Monday 15 August 2016

Bleeding heart illiberals

Here's a pitiful complaint from the people who've spent the last few years telling the rest of us that you can't have a robust exchange of views, or even a bit of banter, in modern Britain because political correctness:
Workers who voted for Britain to leave the European Union in the referendum in June have complained of experiencing hostile remarks, harassment, and “cultural bullying” from Remain-supporting colleagues.
Turns out that the brave little soldiers who Took Our Country Back aren't that brave after all. Who'd have guessed?

Apparently not Harvard's Yascha Mounk, who's been thinking about Brexit as a local expression of global Trumpism. "Political elites are understandably terrified by the speed with which illiberal democracy is coming into its own" he writes. I suspect he's wrong here. I don't think think that political elites are genuinely "terrified" of illiberal democracy.

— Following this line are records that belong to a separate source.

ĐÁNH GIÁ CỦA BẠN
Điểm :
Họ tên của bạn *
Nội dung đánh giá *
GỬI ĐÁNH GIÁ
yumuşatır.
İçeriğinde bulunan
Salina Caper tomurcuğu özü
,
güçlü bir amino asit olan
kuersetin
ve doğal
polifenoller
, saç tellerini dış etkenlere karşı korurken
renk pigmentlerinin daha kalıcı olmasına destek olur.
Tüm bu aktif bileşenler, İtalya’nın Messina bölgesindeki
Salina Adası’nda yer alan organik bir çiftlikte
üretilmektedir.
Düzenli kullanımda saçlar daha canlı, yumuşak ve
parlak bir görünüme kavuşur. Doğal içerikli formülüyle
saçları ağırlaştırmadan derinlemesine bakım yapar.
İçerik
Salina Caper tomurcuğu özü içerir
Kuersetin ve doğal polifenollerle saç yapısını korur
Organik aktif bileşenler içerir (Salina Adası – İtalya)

Firstly, because so many backers of illiberal democracy, like the hereditary plutocrat Trump and the newspaper tycoons and millionaire City boys behind the Brexit propaganda machine are members of the elite.

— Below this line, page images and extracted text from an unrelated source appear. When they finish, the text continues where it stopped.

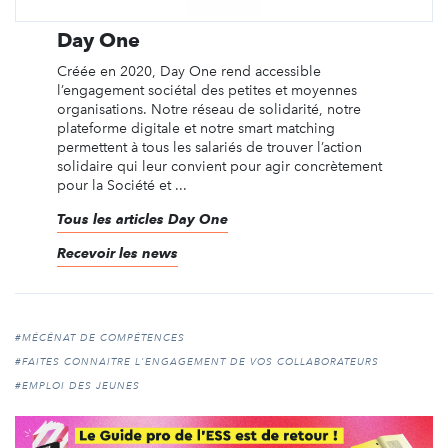
Day One
Créée en 2020, Day One rend accessible
l’engagement sociétal des petites et moyennes
organisations. Notre réseau de solidarité, notre
plateforme digitale et notre smart matching
permettent à tous les salariés de trouver l’action
solidaire qui leur convient pour agir concrètement
pour la Société et ...
Tous les articles Day One
Recevoir les news
#MÉCÉNAT DE COMPÉTENCES
#FAITES CONNAITRE L'ENGAGEMENT DE VOS COLLABORATEURS
#EMPLOI DES JEUNES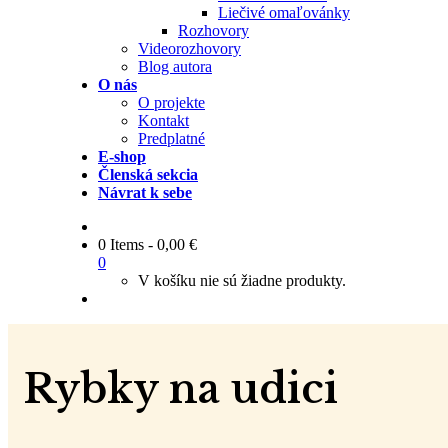
Liečivé omaľovánky
Rozhovory
Videorozhovory
Blog autora
O nás
O projekte
Kontakt
Predplatné
E-shop
Členská sekcia
Návrat k sebe
0 Items
-
0,00
€
0
V košíku nie sú žiadne produkty.
Rybky na udici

Secondly, because they know that underneath all the bluster about "taking our country back" and "making [insert name of country here] great again", the Global Trumpists'  noisiest, most strident followers are really unimaginative, weak, insecure, conformists who just want to obey a strong leader. Which probably doesn't terrify anybody who's comfortable with hierarchical top-down politics, which is why the content-free blather of the Global Trumpists has been tolerated and even accommodated by existing political elites.

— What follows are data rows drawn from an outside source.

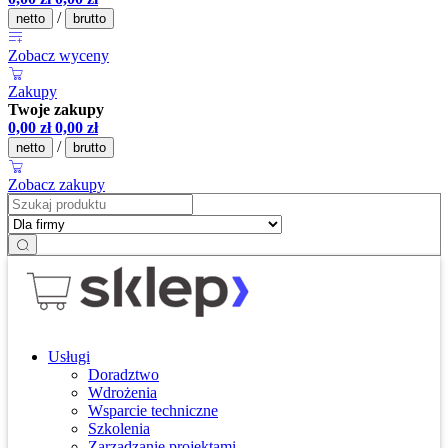
/
netto
brutto
Zobacz wyceny
Zakupy
Twoje zakupy
0,00
zł
0,00
zł
/
netto
brutto
Zobacz zakupy
Usługi
Doradztwo
Wdrożenia
Wsparcie techniczne
Szkolenia
Zarządzanie projektami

What would really terrify unrepresentative elites would be a challenge to the ideology which keeps the establishment gravy train running on time. To be fair, Mounk totally gets this part of the problem and describes it rather well:
To get elected, politicians need to prevail in a primary system that emphasises the voice of a small number of radical ideologues. To bankroll their campaigns, they need to raise contributions at a constant clip, making them dependent on the good will of major funders. 
Which is why establishment politicians have a vested interest in shouting down anybody who dares to suggest a return to anything resembling mild, slightly more egalitarian, social democracy as an advocate of some kind of wild-eyed far-left Stalinism (or Trotskyism - as the PR industry has taught them, you don't have to be logically consistent as long as you're being loud and repetitive). This sort of change - which is a relatively cozy and consensual form of politics, compared to their own ruthless, radical version of winner-takes-all Social Darwinism, but does actually threaten their power and authority - really does terrify political elites.

That's why I think they're so unbelievably tolerant of the the noisy bawling coming from the Global Trumpist crybabies.